WHAT TO DO: List in full every line of the listing below that contains the word "watch". Case counts.

MATERIAL SHOWN:
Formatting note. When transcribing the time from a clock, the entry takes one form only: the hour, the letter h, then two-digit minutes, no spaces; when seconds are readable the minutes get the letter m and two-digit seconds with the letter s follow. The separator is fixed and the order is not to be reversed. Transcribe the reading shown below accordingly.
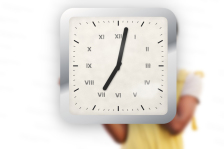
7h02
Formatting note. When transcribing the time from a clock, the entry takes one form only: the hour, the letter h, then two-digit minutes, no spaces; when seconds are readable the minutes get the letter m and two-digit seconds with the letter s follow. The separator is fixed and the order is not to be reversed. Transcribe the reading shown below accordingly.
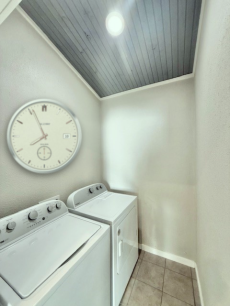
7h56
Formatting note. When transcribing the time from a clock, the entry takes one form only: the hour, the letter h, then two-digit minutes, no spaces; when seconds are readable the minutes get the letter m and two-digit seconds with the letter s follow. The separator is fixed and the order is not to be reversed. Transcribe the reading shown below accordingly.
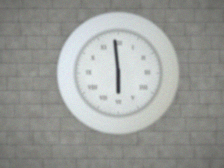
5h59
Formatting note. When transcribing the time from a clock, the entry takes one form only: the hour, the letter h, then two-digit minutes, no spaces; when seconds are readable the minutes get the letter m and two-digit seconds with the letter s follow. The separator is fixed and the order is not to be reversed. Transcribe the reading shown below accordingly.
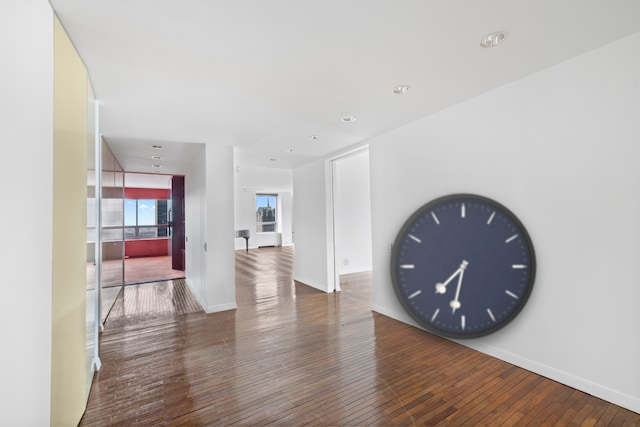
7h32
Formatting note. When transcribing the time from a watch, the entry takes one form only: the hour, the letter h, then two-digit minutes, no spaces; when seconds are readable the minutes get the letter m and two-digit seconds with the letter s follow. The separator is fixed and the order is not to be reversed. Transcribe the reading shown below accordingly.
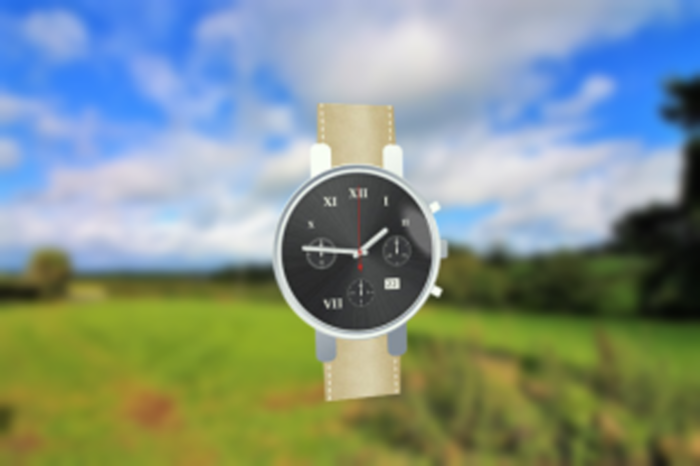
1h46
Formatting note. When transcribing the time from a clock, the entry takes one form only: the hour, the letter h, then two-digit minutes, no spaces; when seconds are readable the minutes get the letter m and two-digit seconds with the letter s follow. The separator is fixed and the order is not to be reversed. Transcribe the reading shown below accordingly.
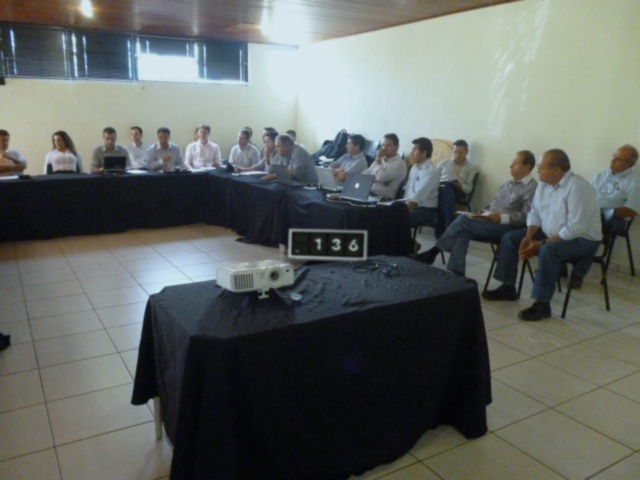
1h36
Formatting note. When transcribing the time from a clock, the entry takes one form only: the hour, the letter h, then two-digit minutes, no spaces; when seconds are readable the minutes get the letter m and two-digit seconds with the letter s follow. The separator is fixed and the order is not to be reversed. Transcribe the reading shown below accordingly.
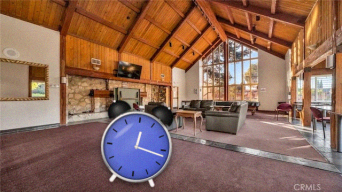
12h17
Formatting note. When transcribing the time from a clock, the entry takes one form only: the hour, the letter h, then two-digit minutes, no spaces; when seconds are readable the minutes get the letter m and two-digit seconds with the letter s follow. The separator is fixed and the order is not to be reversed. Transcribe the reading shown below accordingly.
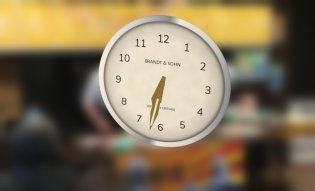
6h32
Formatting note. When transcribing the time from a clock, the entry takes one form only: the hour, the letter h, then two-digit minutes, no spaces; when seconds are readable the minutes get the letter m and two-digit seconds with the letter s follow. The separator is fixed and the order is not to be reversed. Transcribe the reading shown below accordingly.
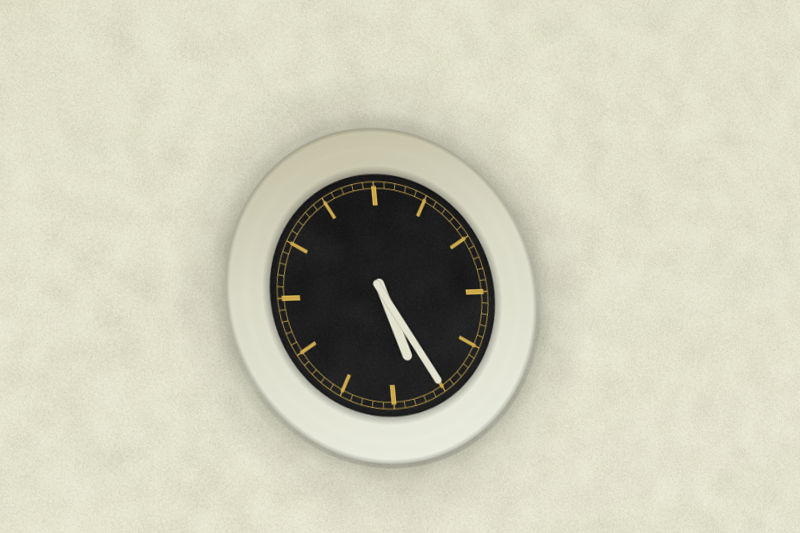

COMPLETE ANSWER:
Formatting note. When transcribing the time from a watch, the entry takes one form only: the hour, the letter h, then two-digit minutes, no spaces; when seconds are readable the minutes get the letter m and two-digit seconds with the letter s follow. The separator is fixed and the order is not to be reversed. Transcribe the reading shown below accordingly.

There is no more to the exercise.